Da tempo i dati Istat e del governo non coincidono, ma è da quest’anno che la faccenda ha assunto un rilievo anche politico essendo scattata la principale e più avversata riforma economica renziana. A febbraio ne era nata una baruffa mediatica alimentata da economisti, politici, sindacalisti. Invece a dicembre e gennaio l’Istat era stato più generoso segnalando cali di disoccupazione dello 0,4 e dello 0,1. E’ possibile che sul dato socialmente e politicamente più sensibile non si riesca ad avere una risposta univoca? Il corto circuito sta nel metodo di calcolo: quello del ministero è contabile, registra in cifra assoluta le attivazioni di contratti rispetto alle cessazioni, rapporti di lavoro dipendente comunicati dalle aziende, divisi per tipologia. Numeri cosiddetti puntuali: a ognuno corrisponde una persona. L’Istat invece si muove su base statistica, su un campione scientifico della forza lavoro – unico riconosciuto in sede europea, ovvero dall’Eurostat – con indagini mensili dei propri uffici provinciali. Il campione Istat è più ampio di quello governativo: comprende per esempio il lavoro autonomo e atipico. Servirebbe di certo una banca dati nazionale, che però non si è mai realizzata anche per l’assenza rispetto ad altri paesi di agenzie di collocamento attivo, pubbliche e private.

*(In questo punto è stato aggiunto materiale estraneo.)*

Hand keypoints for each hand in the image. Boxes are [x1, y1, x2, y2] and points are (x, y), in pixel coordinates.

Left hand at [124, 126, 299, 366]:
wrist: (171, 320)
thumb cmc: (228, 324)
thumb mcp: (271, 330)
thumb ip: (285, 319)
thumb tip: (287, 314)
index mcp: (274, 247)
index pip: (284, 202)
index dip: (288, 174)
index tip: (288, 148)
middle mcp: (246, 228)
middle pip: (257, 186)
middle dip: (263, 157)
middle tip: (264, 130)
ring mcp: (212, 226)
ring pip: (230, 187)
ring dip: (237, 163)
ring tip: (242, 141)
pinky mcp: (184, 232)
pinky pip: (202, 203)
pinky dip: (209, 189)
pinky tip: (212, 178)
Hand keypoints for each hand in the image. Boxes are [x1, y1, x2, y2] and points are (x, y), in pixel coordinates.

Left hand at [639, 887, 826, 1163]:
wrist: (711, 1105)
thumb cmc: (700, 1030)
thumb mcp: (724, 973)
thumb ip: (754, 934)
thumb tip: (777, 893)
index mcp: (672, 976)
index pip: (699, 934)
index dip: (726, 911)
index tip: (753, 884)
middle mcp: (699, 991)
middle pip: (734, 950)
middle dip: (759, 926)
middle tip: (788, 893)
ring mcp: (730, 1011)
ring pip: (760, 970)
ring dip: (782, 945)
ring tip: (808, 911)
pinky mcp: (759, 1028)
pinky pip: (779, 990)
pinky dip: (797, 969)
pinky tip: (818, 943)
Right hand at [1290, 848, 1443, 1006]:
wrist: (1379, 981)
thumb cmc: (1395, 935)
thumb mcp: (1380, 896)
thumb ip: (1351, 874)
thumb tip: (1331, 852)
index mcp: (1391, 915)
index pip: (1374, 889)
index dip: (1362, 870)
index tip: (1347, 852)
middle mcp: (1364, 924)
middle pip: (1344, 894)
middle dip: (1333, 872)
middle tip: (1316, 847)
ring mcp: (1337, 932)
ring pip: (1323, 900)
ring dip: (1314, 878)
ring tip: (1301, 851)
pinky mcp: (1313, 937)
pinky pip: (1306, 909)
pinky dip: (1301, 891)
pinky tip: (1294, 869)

[**Video_box_2**]Una generale tendenza positiva la segnala il bollettino di aprile della Banca centrale europea quando dice che in Italia e in Spagna il miglioramento del clima di fiducia coincide con un calo della disoccupazione o almeno a condizione che esso si consolidi e le imprese riescano a recuperare i livelli di produzione. Ovvero, tradotto, il concetto è chiaro: con una crescita dello 0,1 per cento, ovvero quella confermata dall’Istat nel primo trimestre, non si va lontano. E nemmeno se il pil crescerà a fine anno in termini decimali solo per merito dell’espansione monetaria della Bce e non per un recupero della produzione industriale a seguito dell’aumento della domanda. Dunque il Jobs Act e i paralleli incentivi alle assunzioni a tempo indeterminato servono – anche a dare fiducia a consumatori e imprese – ma non sono tutto. Detto al contrario: non sono tutto, ma servono.